■ Zadanie do wykonania
Przepisz dokładnie fragment tekstu o książce „Bursztynowe dziedzictwo”, zaczynając od słów „- O czym jest” i kończąc na słowach „tego pomorskiego skarbu.”.

■ Tekst do analizy
----------
O nowej książce Małgorzaty Mosakowskiej Bursztynowe dziedzictwo
Tak – stało się! Jest Bursztynowe dziedzictwo! Miło mi zaprezentować moją najnowszą i zapowiadaną od dłuższego czasu książkę.
Bursztynowe dziedzictwo ukazało się zgodnie z wydawniczym harmonogramem pod koniec października br. Moment ten przywołał wspomnienia sprzed trzech lat, towarzyszące ukazaniu się Białego Dzika. Pomorskich legend pani Małgosi – mojej pierwszej książki. W myślach powrócił przeżywany wówczas lęk i niepewność, czyli standardowe obawy dręczące debiutantów. Dotyczyły one przede wszystkim odbioru książki. Ale było dobrze! Biały Dzik przyniósł mi wiele radości i satysfakcji! Niemniej zdumiewa mnie, że tym razem to już czwarta opowieść.
- Dlaczego bursztyn?
Bursztyn jest w moim życiu obecny już od ponad pól wieku… Czas mija, a moje zauroczenie tym wyjątkowym kruszcem trwa od chwili, gdy jako sześcio - , może siedmioletnie dziecko, zobaczyłam bursztynową bransoletkę, zwykłą turystyczną pamiątkę dla dzieci, przywiezioną z Gdańska. Bransoletka składała się z prostokącików wykonanych z klejonego na gorąco bursztynu, na których wygrawerowano wizerunek Fontanny Neptuna. Było to istne cudo… Do dziś mam przed oczami te kawałeczki bursztynu o ciepłej żółtej barwie. I chyba to był początek mojej opowieści.
- O czym jest książka?
To przede wszystkim moja wizja Pomorza jako Krainy Bursztynu. To także opowieść o pięknie i ponadczasowości tego pomorskiego skarbu.
----------
■ Dostarczone dane
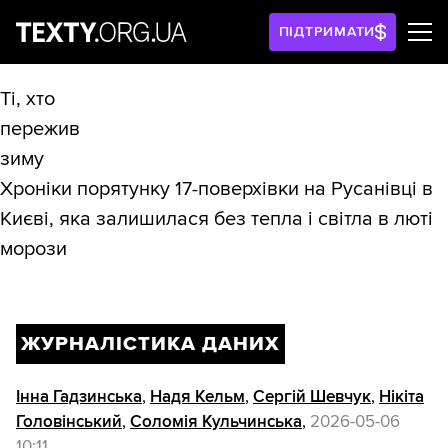
ПІДТРИМАТИ
Ті, хто
пережив
зиму
Хроніки порятунку 17-поверхівки на Русанівці в
Києві, яка залишилася без тепла і світла в люті
морози
ЖУРНАЛІСТИКА ДАНИХ
Інна Гадзинська
,
Надя Кельм
,
Сергій Шевчук
,
Нікіта
Головінський
,
Соломія Кульчинська
,
2026-05-06
10:11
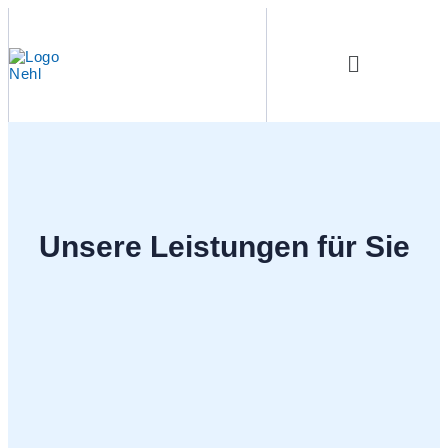
Unsere Leistungen für Sie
----------
■ Rozwiązanie zadania
- O czym jest książka?
To przede wszystkim moja wizja Pomorza jako Krainy Bursztynu. To także opowieść o pięknie i ponadczasowości tego pomorskiego skarbu.